La Jetée
Having recently watched Mad Max: Fury Road and interested in looking back at other post-apocalyptic films, I decided to watch this French short film about time travel in the ruins of a post-World War III France. A prisoner of German occupiers, the protagonist with a fixation of a beautiful woman during a terrible moment in his past is forced to undergo and experiment in time travel to see if he can travel first backwards and then forwards to the future to see if he can find a way to save the Earth from its ruination. He succeeds but realizes he will be killed by the German occupiers anyway and finds a way to travel back through time to the woman, whom he has fallen in love with. But this being French cinema from the early 1960s...it's not a happy ending.

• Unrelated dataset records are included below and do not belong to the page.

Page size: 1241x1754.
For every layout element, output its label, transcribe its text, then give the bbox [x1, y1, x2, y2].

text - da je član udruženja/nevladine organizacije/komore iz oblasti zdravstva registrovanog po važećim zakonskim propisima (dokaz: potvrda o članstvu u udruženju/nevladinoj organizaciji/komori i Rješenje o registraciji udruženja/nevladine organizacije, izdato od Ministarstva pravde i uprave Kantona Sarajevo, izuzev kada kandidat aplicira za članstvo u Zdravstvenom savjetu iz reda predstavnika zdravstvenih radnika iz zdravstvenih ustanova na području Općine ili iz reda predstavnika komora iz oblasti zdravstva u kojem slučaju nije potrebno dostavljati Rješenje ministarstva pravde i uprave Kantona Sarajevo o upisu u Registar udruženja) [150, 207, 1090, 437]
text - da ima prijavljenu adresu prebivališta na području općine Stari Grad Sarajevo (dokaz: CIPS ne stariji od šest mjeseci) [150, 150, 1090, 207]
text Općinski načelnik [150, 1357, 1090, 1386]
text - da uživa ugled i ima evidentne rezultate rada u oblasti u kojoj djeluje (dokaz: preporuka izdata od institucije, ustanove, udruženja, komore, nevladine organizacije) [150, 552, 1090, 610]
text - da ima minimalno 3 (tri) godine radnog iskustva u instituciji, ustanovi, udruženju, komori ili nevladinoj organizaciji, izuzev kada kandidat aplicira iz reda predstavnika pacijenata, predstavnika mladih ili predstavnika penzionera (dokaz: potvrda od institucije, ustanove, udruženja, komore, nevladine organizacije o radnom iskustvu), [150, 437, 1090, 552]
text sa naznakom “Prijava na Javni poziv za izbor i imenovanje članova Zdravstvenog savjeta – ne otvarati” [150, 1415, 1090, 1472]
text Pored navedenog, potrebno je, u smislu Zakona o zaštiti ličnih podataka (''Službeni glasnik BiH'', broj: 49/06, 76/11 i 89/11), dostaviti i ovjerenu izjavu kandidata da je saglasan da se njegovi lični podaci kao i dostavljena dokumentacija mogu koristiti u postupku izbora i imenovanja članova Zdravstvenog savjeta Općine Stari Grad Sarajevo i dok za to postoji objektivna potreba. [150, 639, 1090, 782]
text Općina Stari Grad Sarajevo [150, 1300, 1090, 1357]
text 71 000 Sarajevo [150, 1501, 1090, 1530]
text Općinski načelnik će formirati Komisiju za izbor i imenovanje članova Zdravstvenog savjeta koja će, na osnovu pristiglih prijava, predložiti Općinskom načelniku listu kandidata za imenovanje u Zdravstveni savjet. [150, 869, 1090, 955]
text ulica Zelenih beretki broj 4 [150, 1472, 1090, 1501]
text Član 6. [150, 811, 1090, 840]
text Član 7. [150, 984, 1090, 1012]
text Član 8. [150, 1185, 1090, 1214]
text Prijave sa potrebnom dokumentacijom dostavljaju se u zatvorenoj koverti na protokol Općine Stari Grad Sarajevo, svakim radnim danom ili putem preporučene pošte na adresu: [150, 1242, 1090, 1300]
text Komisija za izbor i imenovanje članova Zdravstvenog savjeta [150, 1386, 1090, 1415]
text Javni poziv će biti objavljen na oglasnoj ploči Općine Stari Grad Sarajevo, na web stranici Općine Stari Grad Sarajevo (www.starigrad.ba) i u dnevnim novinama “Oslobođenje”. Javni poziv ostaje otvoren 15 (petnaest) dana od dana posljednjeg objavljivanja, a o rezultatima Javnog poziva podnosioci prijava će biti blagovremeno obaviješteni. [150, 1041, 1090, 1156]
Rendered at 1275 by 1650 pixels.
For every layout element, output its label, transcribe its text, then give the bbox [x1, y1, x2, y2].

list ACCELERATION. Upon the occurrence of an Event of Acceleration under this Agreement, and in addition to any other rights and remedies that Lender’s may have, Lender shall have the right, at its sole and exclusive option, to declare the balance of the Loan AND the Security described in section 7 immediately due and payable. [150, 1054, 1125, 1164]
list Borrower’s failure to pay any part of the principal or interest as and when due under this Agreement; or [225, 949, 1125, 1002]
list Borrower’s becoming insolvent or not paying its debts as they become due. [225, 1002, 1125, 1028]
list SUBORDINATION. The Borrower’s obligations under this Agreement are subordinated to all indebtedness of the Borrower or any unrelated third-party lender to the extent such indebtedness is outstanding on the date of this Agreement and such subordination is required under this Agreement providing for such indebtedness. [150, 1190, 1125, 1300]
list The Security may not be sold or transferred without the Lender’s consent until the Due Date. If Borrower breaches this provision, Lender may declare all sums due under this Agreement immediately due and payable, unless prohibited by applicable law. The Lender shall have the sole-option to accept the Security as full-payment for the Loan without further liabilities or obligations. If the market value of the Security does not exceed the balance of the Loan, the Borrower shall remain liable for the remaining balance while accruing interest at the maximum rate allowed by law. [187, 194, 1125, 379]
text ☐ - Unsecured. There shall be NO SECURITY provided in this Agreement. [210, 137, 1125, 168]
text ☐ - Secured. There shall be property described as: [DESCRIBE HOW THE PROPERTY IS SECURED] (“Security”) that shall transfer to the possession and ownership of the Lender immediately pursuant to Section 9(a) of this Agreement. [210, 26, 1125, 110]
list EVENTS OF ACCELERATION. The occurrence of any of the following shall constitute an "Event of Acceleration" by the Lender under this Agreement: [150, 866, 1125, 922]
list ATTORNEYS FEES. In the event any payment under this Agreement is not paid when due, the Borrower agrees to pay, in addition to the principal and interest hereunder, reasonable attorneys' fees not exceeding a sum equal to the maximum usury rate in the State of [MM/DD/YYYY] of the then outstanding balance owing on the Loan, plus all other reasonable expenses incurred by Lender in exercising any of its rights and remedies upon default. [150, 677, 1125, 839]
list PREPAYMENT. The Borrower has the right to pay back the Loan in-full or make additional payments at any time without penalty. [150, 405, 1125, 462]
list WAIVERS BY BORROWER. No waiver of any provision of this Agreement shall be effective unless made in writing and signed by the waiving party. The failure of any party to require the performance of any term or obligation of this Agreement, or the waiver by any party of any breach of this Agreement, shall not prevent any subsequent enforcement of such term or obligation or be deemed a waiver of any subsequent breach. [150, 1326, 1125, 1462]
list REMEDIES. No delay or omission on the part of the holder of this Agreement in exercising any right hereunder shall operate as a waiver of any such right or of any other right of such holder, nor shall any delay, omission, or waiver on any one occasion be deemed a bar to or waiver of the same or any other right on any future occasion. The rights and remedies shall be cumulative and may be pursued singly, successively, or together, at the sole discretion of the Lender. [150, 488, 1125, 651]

There are several notable aspects to La Jetée. First, it is a short film, clocking in at about 28 minutes. Second, it is not a traditional film in which pictures are shown in rapid sequences to convey movement; black and white photographs are used instead, limiting motion but making the viewer focus purely on the haunting power of the images put forth. The apocalypse is rendered in cold lines of ruinous grey and wells of shadows, while the past tends to be lighter in hue. The future is cold, dark, and alien, but not necessarily frightening in the way the present rots away in the world of La Jetée. And all of this is set to the whispers of the German researchers forcing the time traveler forward, regardless of his success or the toll it will take on his body and mind.
I enjoyed La Jetée and found it both depressing, inventive, and evocative. It has spectacular cinematic pedigree for film fans, both as a work from director and film essasyist Chris Marker, and as the major inspiration for Terry Gilliam's 12 Monkeys as well as possibly partially inspiring The Time Traveler's Wife and The Jacket, though the latter traces itself closer to Jack London's The Star Rover. Time also labeled La Jetée one of the 10 best time travel films ever created, alongside the likes of Time Bandits, Back to the Future, and Bill and Ted's Excellent Adventure.